Task input:
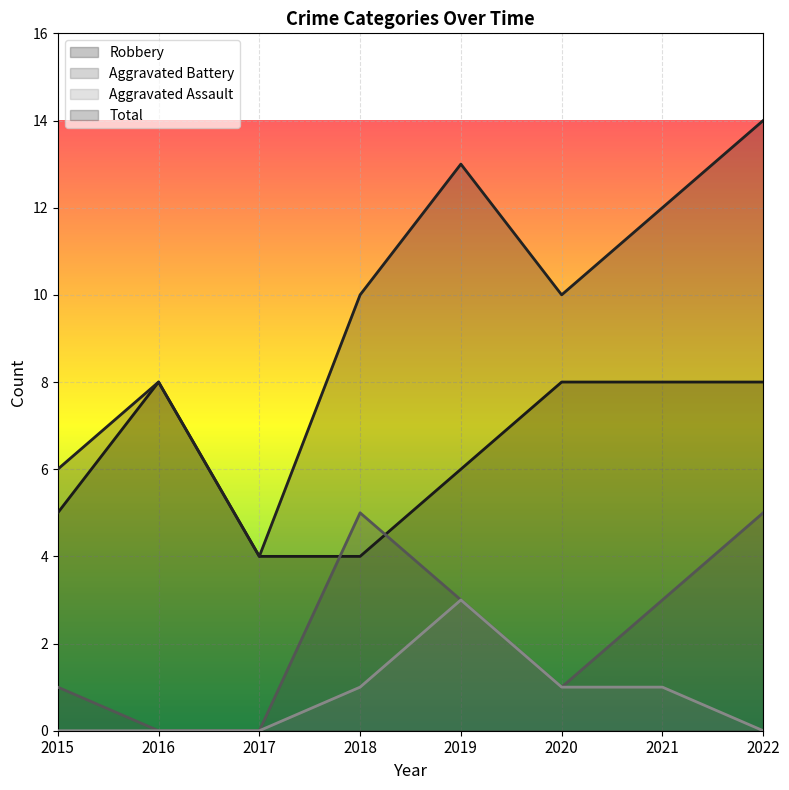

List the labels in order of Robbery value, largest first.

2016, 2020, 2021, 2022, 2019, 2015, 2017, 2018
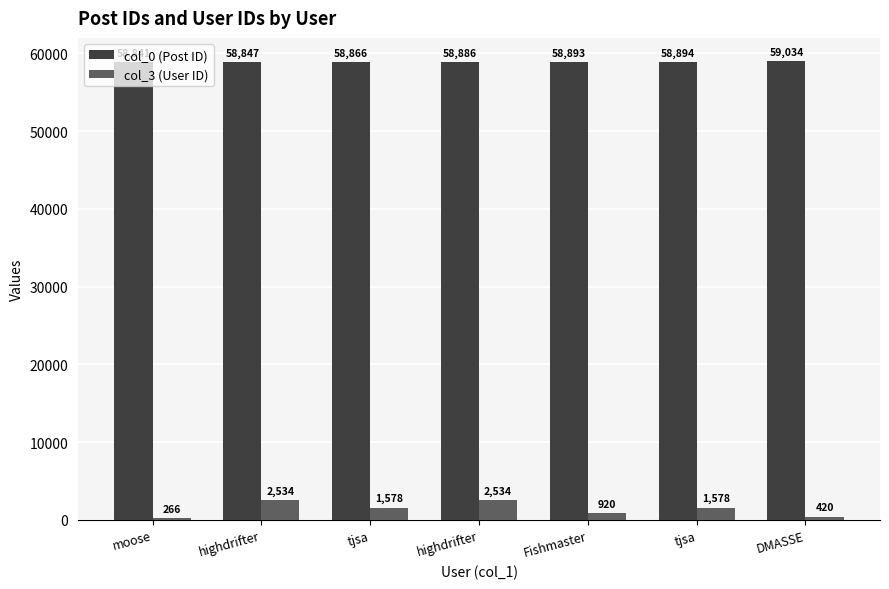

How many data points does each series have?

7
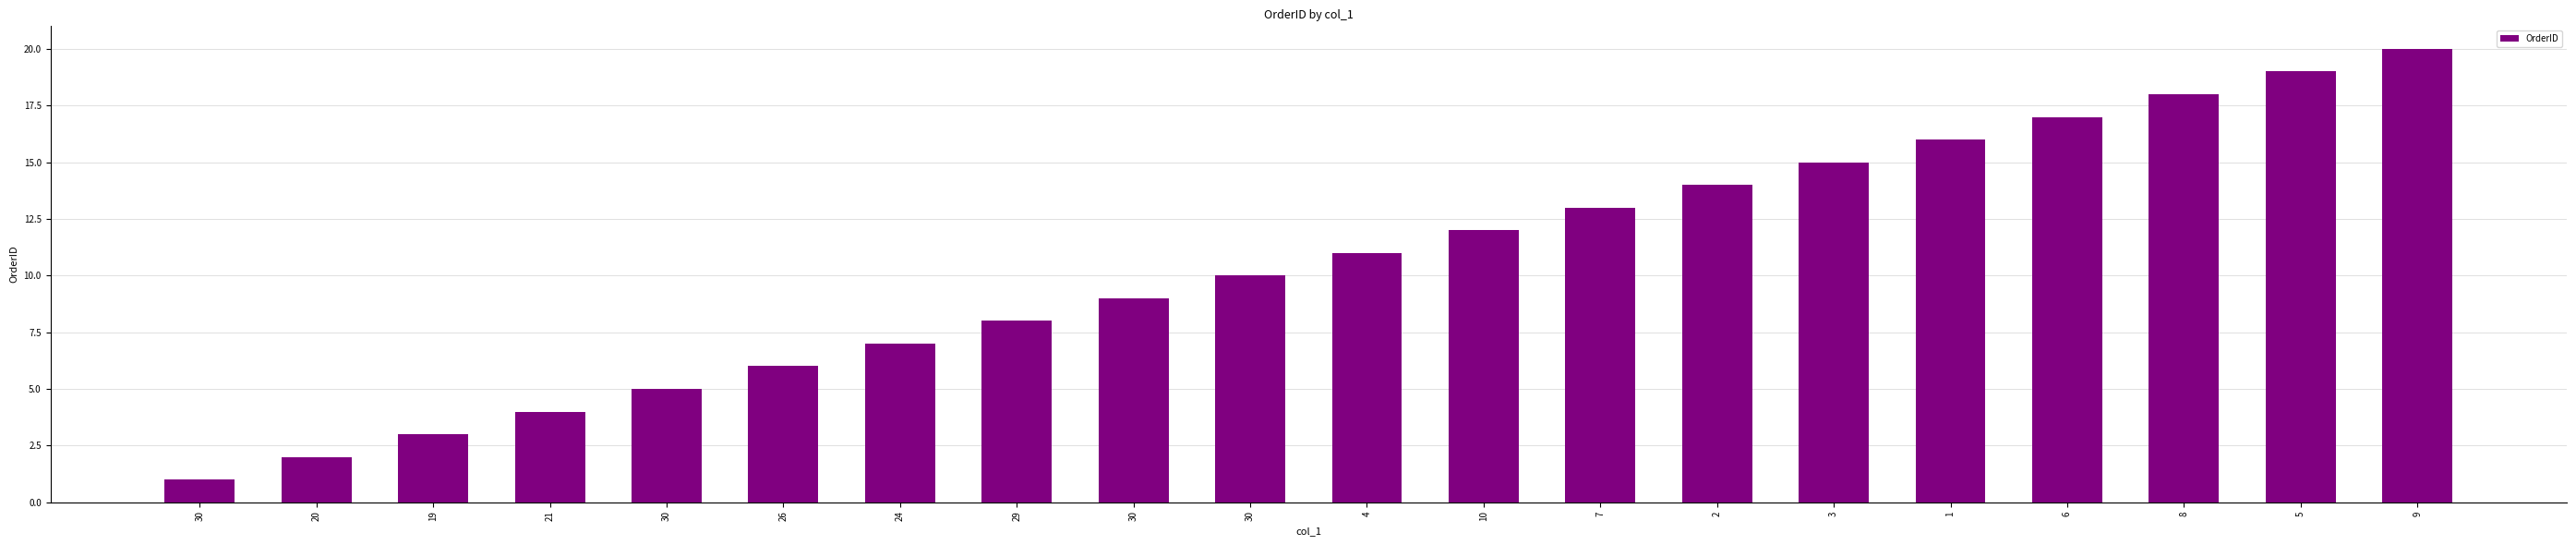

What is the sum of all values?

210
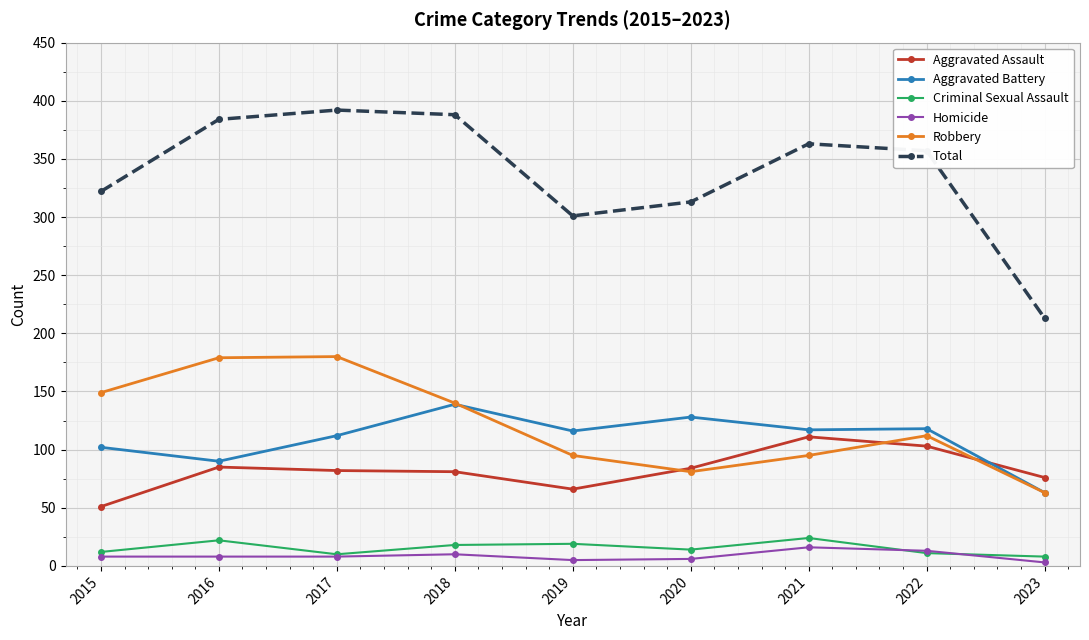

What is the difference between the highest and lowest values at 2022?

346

Request: Convert the lines of the items above into a Markdown table with the columns "Row" and "Line," skipping blank lines and leaving out the pictures.

Solution:
| Row | Line |
|---|---|
| 1 | List the labels in order of Robbery value, largest first. |
| 2 | 2016, 2020, 2021, 2022, 2019, 2015, 2017, 2018 |
| 3 | How many data points does each series have? |
| 4 | 7 |
| 5 | What is the sum of all values? |
| 6 | 210 |
| 7 | What is the difference between the highest and lowest values at 2022? |
| 8 | 346 |